- _EXERCISE REQUIREMENTS_
Can you turn all of the material below into a numbered list, skipping blank lines and leaving the pictures out?

Dataset entries:
<<<<
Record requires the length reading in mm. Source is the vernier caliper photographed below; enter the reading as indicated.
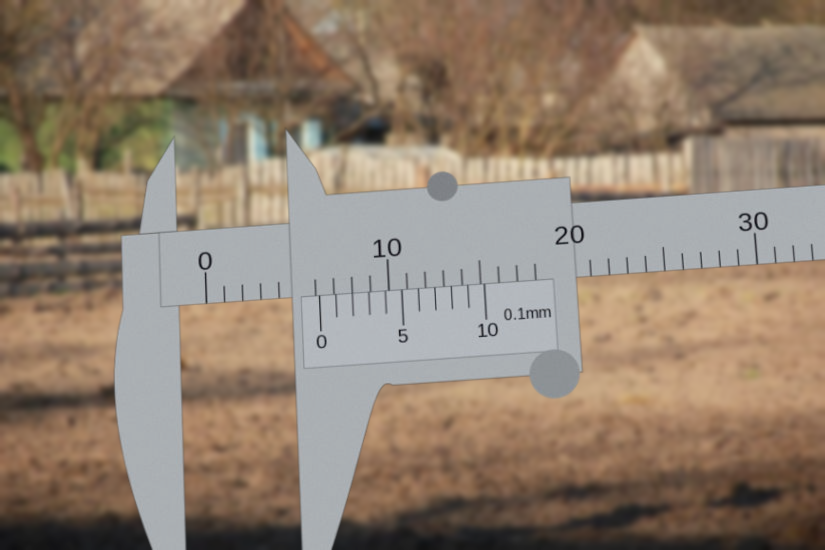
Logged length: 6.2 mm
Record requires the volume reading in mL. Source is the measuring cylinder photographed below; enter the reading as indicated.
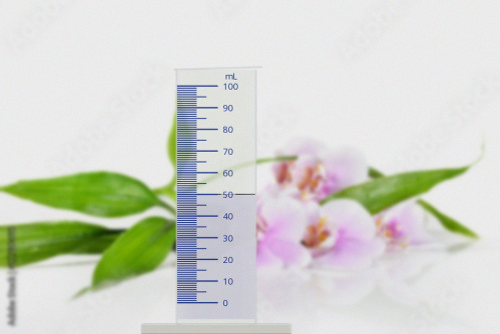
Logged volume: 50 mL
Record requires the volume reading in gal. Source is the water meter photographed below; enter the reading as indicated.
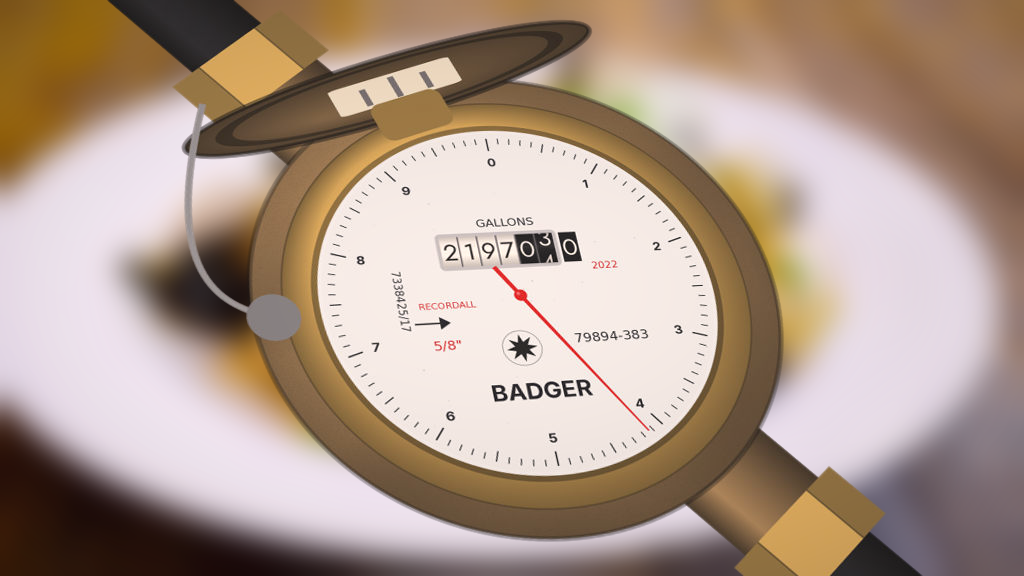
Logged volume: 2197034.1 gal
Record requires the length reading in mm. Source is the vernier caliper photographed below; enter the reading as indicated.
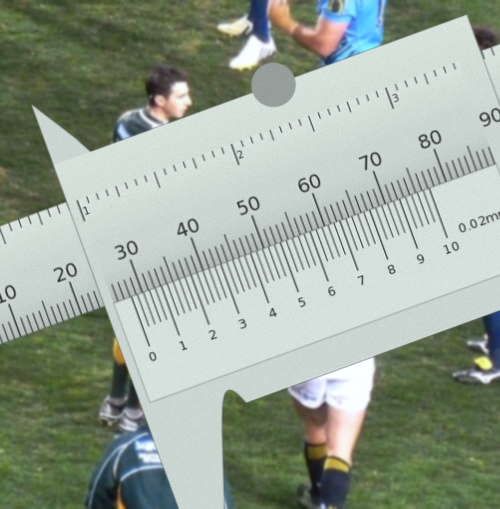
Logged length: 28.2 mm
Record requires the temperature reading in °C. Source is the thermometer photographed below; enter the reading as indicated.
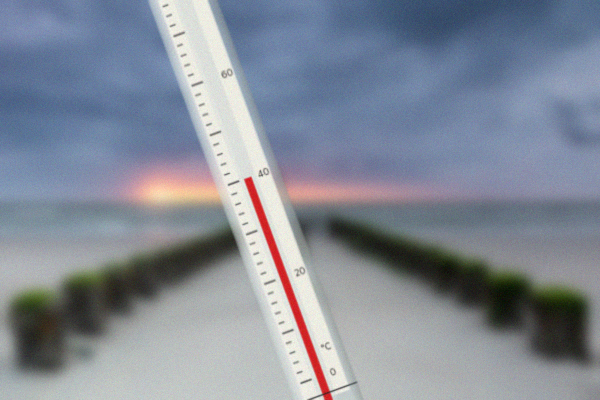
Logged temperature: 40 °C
>>>>
- _SOLUTION TO THIS EXERCISE_
1. Record requires the length reading in mm. Source is the vernier caliper photographed below; enter the reading as indicated.
2. Logged length: 6.2 mm
3. Record requires the volume reading in mL. Source is the measuring cylinder photographed below; enter the reading as indicated.
4. Logged volume: 50 mL
5. Record requires the volume reading in gal. Source is the water meter photographed below; enter the reading as indicated.
6. Logged volume: 2197034.1 gal
7. Record requires the length reading in mm. Source is the vernier caliper photographed below; enter the reading as indicated.
8. Logged length: 28.2 mm
9. Record requires the temperature reading in °C. Source is the thermometer photographed below; enter the reading as indicated.
10. Logged temperature: 40 °C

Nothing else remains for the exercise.